By all accounts, nostalgia for Central Asia runs high in the Crimea. Alie Akimova, who lives in Tashkent, tells how in 1990 her parents returned home. She speaks sadly of her father’s death after only two years, how he lived alone with his wife in a tiny house without a courtyard or garden and no relatives to visit him. In Uzbekistan, she said, deportees used to meet and ask, "‘Where are you from?’ The answer would be ‘Alushta, Kerch, Bahcesaray, Simferopol and other towns and regions of the Crimea. And now, back in the Crimea, they ask each other the same question. And in reply they say nostalgically ‘Andizhan, Fergana, Shakhrisabz, Tashkent…’"

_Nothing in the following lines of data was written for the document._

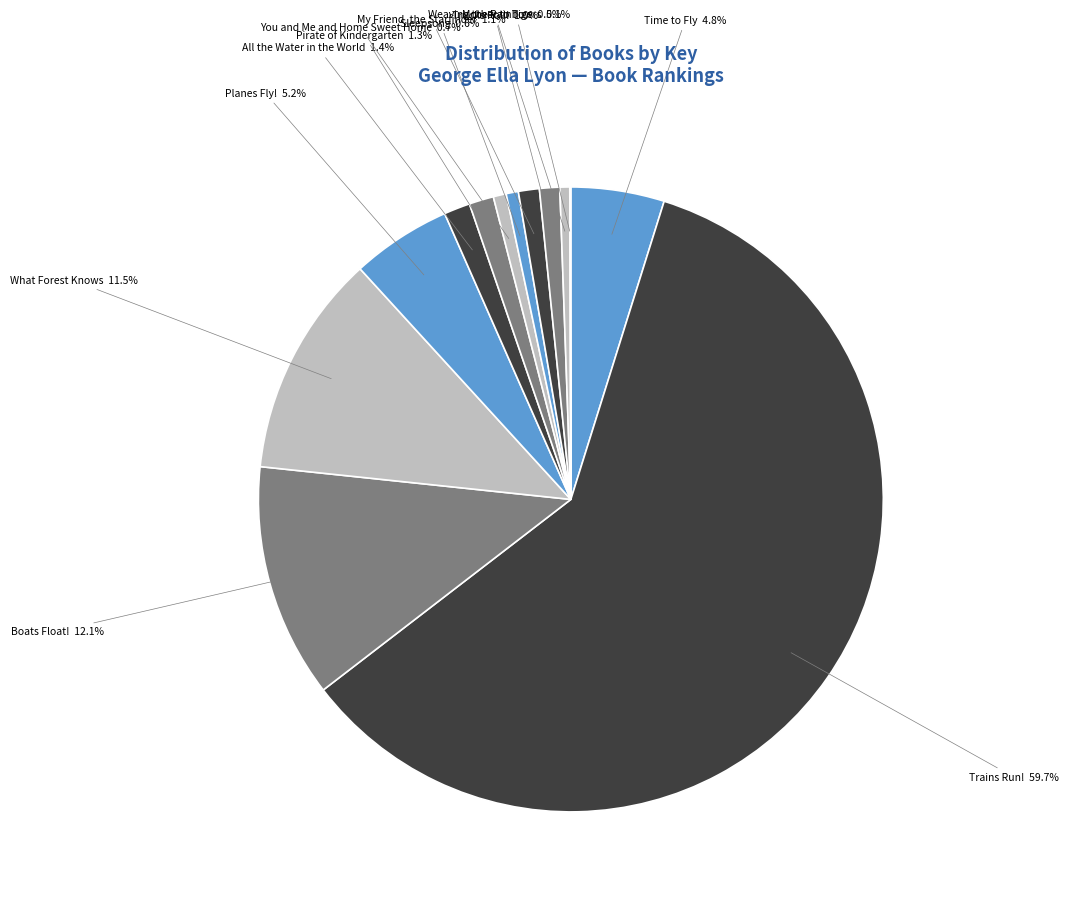

What is the largest slice in the pie chart?

Trains Run!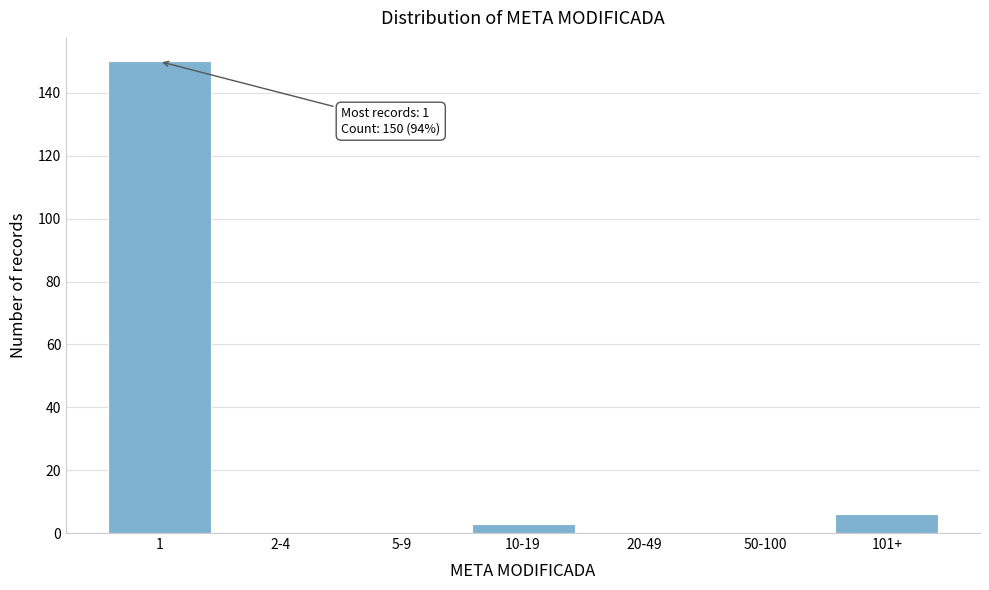

Reading left to right, what are all the values shown in this chart?

1=150	2-4=0	5-9=0	10-19=3	20-49=0	50-100=0	101+=6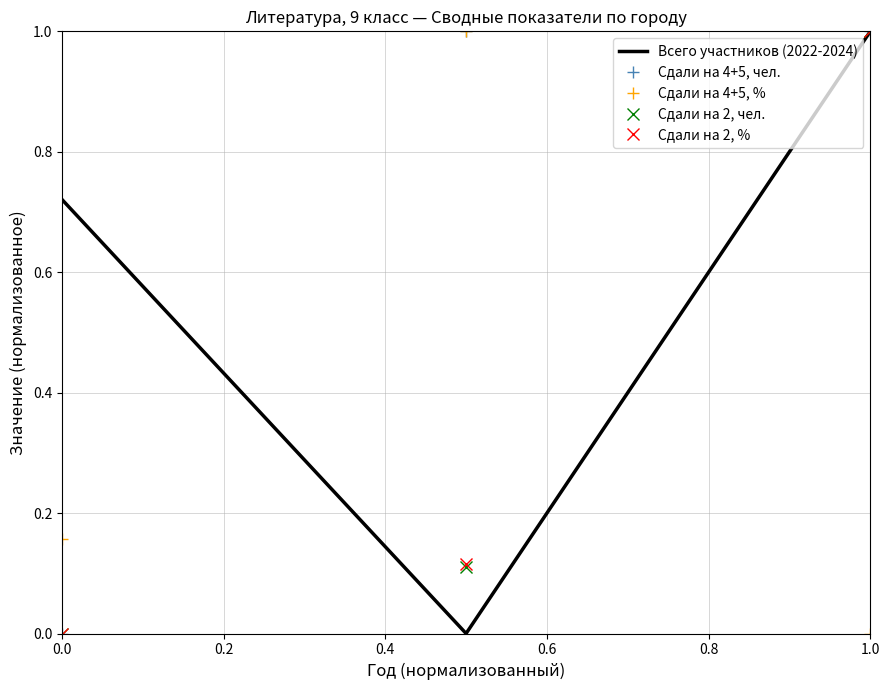

How many values in the Сдали на 4+5, чел. series are below 1?

1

While much of the nostalgia can be attributed to a general longing for the lost security of the Soviet Union, in Uzbekistan the homing instinct lives on. "Many of our friends have returned," said Suzanna Hanzima, Ali’s wife. "Yes, it’s hard, but they have worked so hard to get back there. Despite all the problems, they say it’s wonderful finally to be home."

Editor’s Note: Lucy Kelaart is a freelance journalist specializing in Central Asia. Genya Vasyuta is a photographer based in Tashkent.